Schreibe die folgenden Zeilen vollständig ab und ersetze darin "navegador" durch "browser". Alles andere bleibt unverändert.

==========

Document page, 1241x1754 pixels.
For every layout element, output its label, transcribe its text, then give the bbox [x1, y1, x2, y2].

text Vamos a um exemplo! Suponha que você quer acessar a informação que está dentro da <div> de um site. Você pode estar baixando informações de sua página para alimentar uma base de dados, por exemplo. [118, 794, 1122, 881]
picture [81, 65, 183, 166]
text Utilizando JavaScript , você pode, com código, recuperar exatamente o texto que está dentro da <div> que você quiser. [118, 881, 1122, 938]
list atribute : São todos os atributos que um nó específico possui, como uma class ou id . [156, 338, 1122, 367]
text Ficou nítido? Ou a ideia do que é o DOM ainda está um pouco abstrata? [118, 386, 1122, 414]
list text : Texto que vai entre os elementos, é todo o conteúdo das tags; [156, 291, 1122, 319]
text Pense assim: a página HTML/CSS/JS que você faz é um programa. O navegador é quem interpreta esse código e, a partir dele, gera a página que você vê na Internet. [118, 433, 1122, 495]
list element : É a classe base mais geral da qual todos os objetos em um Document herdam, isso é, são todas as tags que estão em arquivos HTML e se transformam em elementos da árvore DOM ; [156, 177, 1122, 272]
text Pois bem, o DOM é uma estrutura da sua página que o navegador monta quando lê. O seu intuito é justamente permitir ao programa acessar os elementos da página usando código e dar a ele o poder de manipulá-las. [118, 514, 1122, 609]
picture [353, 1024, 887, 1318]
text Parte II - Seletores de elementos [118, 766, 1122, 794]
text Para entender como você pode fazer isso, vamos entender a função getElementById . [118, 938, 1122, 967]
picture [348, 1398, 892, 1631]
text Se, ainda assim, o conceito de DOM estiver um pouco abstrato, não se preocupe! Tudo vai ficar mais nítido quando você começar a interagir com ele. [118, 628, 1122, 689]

==========

**SCHRIFTLICHE LÖSUNG**
Document page, 1241x1754 pixels.
For every layout element, output its label, transcribe its text, then give the bbox [x1, y1, x2, y2].

text Vamos a um exemplo! Suponha que você quer acessar a informação que está dentro da <div> de um site. Você pode estar baixando informações de sua página para alimentar uma base de dados, por exemplo. [118, 794, 1122, 881]
picture [81, 65, 183, 166]
text Utilizando JavaScript , você pode, com código, recuperar exatamente o texto que está dentro da <div> que você quiser. [118, 881, 1122, 938]
list atribute : São todos os atributos que um nó específico possui, como uma class ou id . [156, 338, 1122, 367]
text Ficou nítido? Ou a ideia do que é o DOM ainda está um pouco abstrata? [118, 386, 1122, 414]
list text : Texto que vai entre os elementos, é todo o conteúdo das tags; [156, 291, 1122, 319]
text Pense assim: a página HTML/CSS/JS que você faz é um programa. O browser é quem interpreta esse código e, a partir dele, gera a página que você vê na Internet. [118, 433, 1122, 495]
list element : É a classe base mais geral da qual todos os objetos em um Document herdam, isso é, são todas as tags que estão em arquivos HTML e se transformam em elementos da árvore DOM ; [156, 177, 1122, 272]
text Pois bem, o DOM é uma estrutura da sua página que o browser monta quando lê. O seu intuito é justamente permitir ao programa acessar os elementos da página usando código e dar a ele o poder de manipulá-las. [118, 514, 1122, 609]
picture [353, 1024, 887, 1318]
text Parte II - Seletores de elementos [118, 766, 1122, 794]
text Para entender como você pode fazer isso, vamos entender a função getElementById . [118, 938, 1122, 967]
picture [348, 1398, 892, 1631]
text Se, ainda assim, o conceito de DOM estiver um pouco abstrato, não se preocupe! Tudo vai ficar mais nítido quando você começar a interagir com ele. [118, 628, 1122, 689]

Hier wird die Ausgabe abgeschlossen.